**Available records**
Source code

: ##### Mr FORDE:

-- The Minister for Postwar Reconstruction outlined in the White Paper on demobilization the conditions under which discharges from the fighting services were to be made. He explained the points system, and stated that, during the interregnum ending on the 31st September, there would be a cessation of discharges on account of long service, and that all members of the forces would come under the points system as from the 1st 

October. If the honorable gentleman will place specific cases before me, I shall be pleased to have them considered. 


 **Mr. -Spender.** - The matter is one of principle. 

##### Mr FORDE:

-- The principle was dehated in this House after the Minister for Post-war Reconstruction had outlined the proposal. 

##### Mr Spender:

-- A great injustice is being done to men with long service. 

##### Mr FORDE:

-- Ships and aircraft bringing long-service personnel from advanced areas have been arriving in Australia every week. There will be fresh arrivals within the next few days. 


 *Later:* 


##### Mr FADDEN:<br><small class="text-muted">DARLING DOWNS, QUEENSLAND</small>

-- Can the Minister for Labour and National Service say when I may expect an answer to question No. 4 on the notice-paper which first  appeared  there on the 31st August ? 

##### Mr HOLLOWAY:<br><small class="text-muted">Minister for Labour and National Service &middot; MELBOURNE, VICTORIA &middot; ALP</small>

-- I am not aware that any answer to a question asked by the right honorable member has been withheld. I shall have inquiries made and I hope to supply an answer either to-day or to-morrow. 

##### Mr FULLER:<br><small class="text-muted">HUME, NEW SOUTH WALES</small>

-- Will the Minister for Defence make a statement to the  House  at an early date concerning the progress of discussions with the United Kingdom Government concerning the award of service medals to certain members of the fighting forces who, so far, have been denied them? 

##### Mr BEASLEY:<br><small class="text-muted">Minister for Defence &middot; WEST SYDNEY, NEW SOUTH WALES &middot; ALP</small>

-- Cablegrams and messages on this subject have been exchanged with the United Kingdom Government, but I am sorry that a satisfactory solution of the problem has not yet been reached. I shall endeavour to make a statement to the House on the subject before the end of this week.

**Exercise description**
Filter the records above for lines with "principle".

**Reply to the task**
 **Mr. -Spender.** - The matter is one of principle. 
-- The principle was dehated in this House after the Minister for Post-war Reconstruction had outlined the proposal. 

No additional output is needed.